In the records below, how many lines contain the word "pentru"? Case matters. Give only the number.

Provided data
____

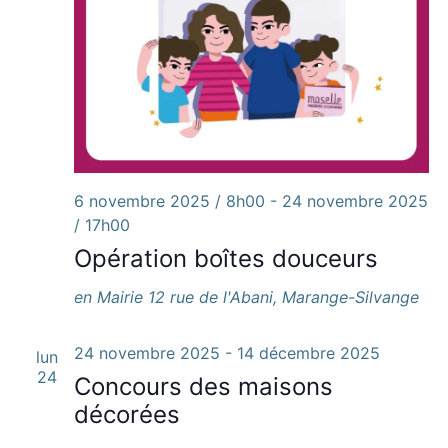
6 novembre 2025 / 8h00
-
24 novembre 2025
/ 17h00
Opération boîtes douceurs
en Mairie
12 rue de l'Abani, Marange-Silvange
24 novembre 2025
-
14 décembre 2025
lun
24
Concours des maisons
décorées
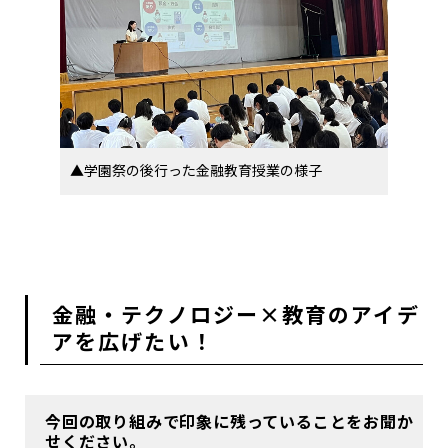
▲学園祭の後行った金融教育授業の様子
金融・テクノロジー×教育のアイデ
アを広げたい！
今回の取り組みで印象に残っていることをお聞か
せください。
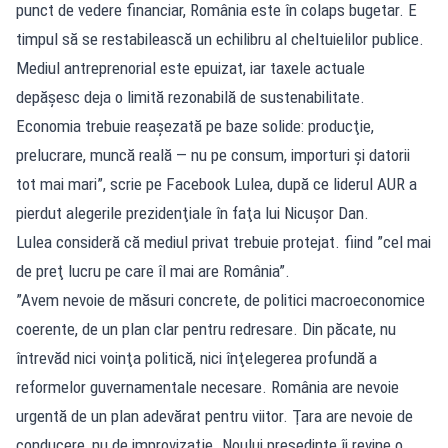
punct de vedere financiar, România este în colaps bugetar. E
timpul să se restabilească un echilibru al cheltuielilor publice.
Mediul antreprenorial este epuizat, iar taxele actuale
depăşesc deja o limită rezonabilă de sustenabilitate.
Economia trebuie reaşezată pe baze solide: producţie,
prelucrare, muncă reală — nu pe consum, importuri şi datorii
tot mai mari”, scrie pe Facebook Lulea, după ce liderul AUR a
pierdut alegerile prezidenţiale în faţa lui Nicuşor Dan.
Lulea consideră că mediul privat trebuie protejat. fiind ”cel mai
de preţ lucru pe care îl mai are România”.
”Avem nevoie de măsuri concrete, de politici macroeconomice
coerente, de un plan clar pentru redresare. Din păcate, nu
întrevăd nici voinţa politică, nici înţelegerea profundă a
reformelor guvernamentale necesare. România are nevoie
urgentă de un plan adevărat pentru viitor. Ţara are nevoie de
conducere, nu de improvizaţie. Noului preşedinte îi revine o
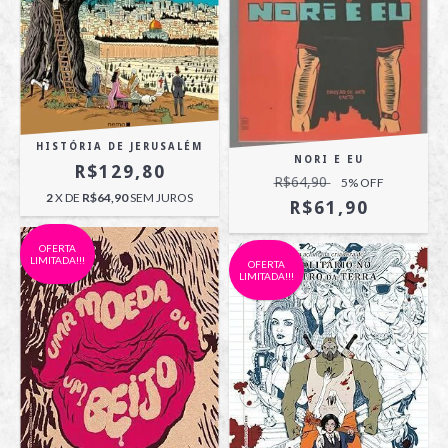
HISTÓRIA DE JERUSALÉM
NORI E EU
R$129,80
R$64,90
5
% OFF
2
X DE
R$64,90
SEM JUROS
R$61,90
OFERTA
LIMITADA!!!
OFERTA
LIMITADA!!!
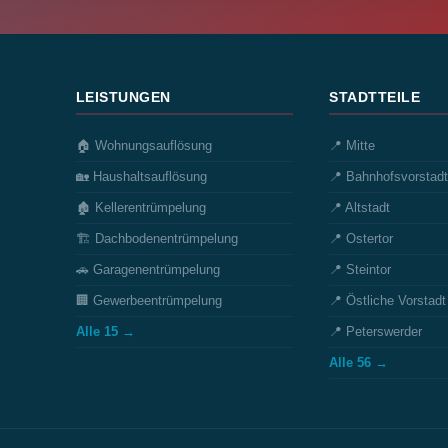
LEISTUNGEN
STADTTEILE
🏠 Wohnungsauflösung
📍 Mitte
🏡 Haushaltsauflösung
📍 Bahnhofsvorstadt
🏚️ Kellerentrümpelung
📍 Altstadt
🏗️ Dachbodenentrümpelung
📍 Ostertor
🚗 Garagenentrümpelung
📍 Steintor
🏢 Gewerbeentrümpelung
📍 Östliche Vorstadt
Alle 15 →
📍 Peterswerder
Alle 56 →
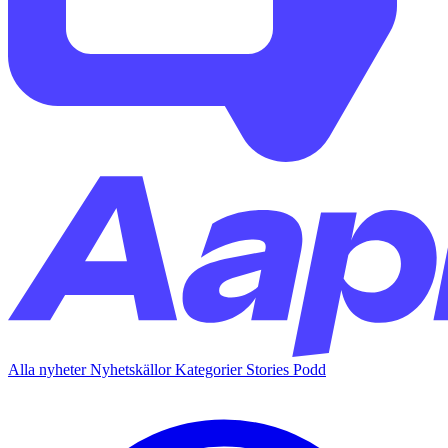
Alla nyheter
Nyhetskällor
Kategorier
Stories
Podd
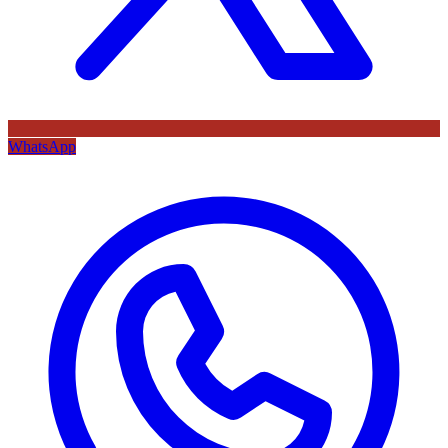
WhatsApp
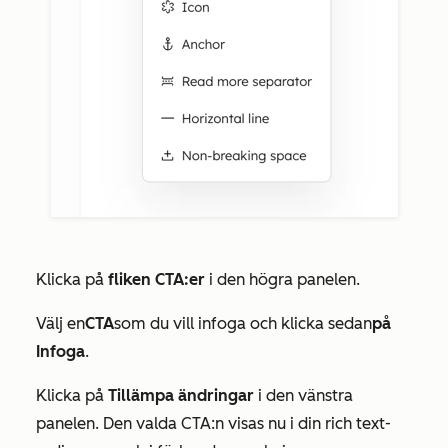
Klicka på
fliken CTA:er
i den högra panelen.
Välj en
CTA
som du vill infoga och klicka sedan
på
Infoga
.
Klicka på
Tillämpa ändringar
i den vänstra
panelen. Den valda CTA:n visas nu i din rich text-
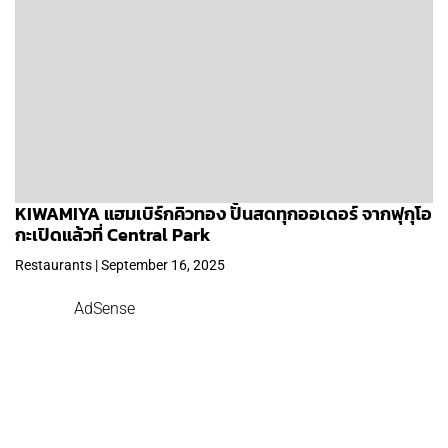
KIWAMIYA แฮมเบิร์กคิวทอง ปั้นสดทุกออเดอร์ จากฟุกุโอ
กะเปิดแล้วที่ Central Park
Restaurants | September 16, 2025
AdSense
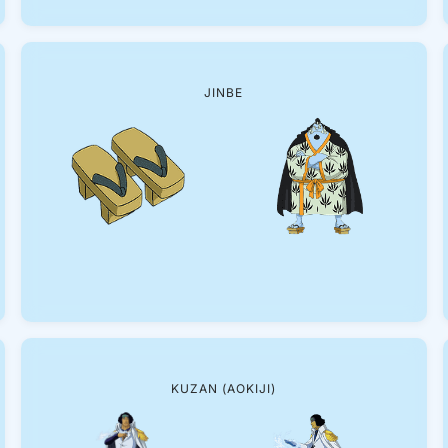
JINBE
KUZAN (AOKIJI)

____

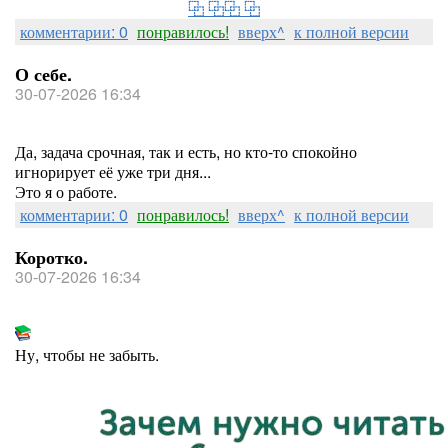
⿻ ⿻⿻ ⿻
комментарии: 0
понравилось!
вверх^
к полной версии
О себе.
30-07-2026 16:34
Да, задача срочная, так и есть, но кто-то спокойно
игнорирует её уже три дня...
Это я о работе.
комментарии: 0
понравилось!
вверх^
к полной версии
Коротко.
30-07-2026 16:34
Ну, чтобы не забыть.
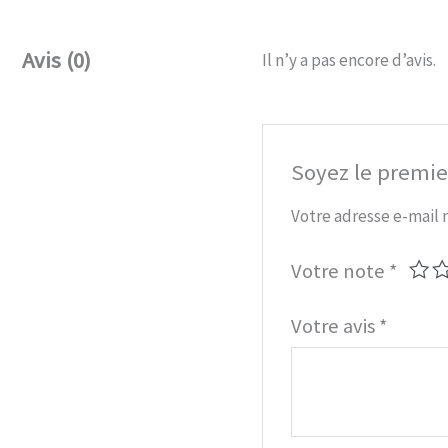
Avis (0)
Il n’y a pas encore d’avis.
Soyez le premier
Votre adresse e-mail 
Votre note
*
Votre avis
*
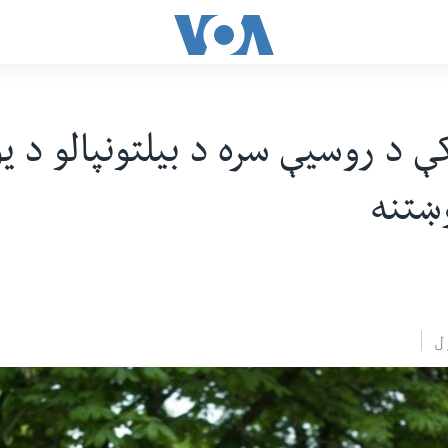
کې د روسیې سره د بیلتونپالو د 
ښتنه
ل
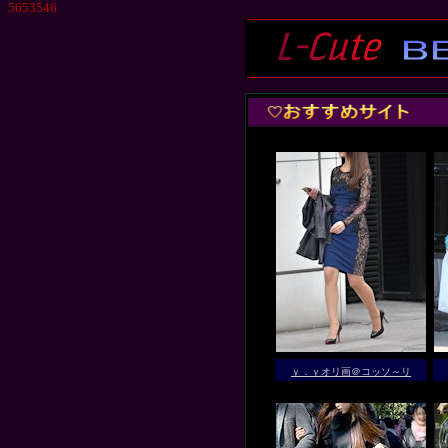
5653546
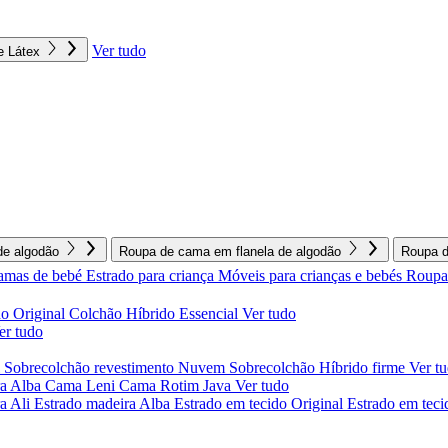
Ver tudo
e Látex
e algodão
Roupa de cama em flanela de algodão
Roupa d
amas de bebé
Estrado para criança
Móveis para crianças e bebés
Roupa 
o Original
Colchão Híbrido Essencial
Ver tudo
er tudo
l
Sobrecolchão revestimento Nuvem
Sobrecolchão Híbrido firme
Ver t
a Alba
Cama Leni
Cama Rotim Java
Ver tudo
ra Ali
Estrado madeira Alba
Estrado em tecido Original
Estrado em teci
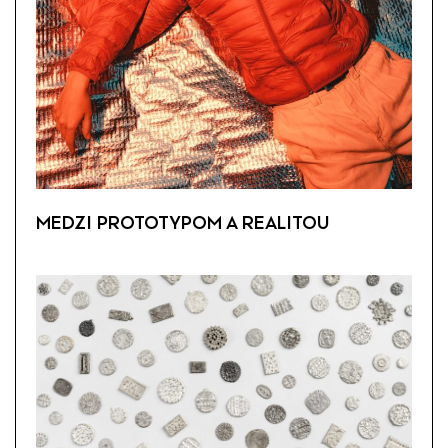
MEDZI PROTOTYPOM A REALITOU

____

Solution
2